Second edition in English of Montaigne’s seminal masterpiece, with the important Elizabethan translation of John Florio used by Shakespeare as a source for The Tempest (circa 1611), a work profoundly influenced by Lucretius, who is quoted almost a hundred times in the work, a splendid folio volume in contemporary calf boards.

"Montaigne startles the common reader at each fresh encounter, if only because he is unlike any preconception we bring to him… His scope and capaciousness sometimes approach Shakespearean dimensions… Montaigne's [is]… the first personality ever put forward by a writer as the matter of his work. Walt Whitman and Norman Mailer are indirect descendants of Montaigne, even as Emerson and Nietzsche are his direct progeny… He represents—not everyman… but very nearly every man who has the desire, ability, and opportunity to think and to read" (Bloom, Western Canon, 147-151). "Montaigne devised the essay form in which to express his personal convictions and private meditations, a form in which he can hardly be said to have been anticipated… He finds a place in the present canon, however, chiefly for his consummate representation of the enlightened skepticism of the 16th century, to which Bacon, Descartes and Newton were to provide the answers in the next" (PMM 95). Here is "the unfolding of a mind of genius in dialogue with itself and with the world" (Hollier, 250). "It is generally accepted that Shakespeare used Florio's translation when writing the passage on the natural commonwealth in his Tempest" (Pforzheimer 378).

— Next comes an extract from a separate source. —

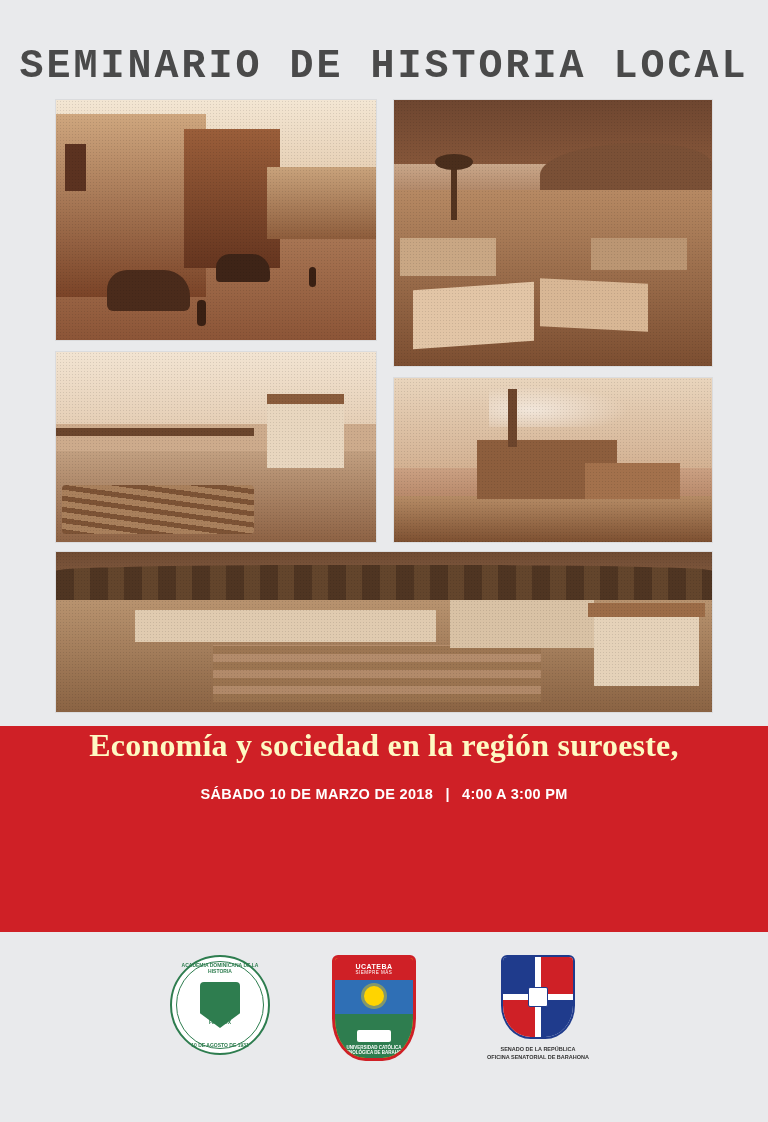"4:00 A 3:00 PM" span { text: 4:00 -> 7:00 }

The influence on Montaigne of the Roman poet and philosopher is particularly strong and obvious. The Essays contain almost 100 direct quotations from Lucretius' Epicurian masterpiece De rerum natura; in the Essay "On Books," Montaigne lists Lucretius with Virgil, Horace and Catullus as the top poets. As the critic Stephen Greenblatt has commented, "beyond any particular passage, there is a profound affinity between Lucretius and Montaigne. Montaigne shared Lucretius' contempt for a morality enforced by nightmares of the afterlife; he clung to the importance of his own senses and the evidence of the material world; he intensely disliked ascetic self-punishment and violence against the flesh; he treasured inward freedom and contentment. In grappling with the fear of death, in particular, he was influenced by Lucretian materialism. He once saw a man die, he recalled, who complained bitterly in his last moments that destiny was preventing him from finishing the book he was writing. The absurdity of the regret, in Montaigne's view, is best conveyed by lines from Lucretius: 'But this they fail to add: that after you expire / Not one of all these things will fill you with desire.' As for himself, Montaigne wrote, 'I want death to find me planting my cabbages, but careless of death, and still more of my unfinished garden'" (Stephen Greenblatt, "The Answer Man," in The New Yorker, August 8, 2011). Initially published in French in 1580, Montaigne's Essayes were first published in English in 1603, with this translation. Frontispiece portrait of Florio by William Hole bound between Contents and first text leaf; containing general title page, separate title pages for the second and third books. With rear blank leaf, elaborate ornamental woodcut-engraved initials, headpieces throughout. Occasional mispagination as issued without loss of text. STC 18042. Lowndes, 1588. ESTC S111840. See Langland to Wither 102. Title page with contemporary owner signature dated 1614.

Interior quite fresh with only minor expert archival repair to edges of title page and and a few leaves not affecting text, lightest scattered foxing, faint rubbing to boards. A very handsome near-fine copy.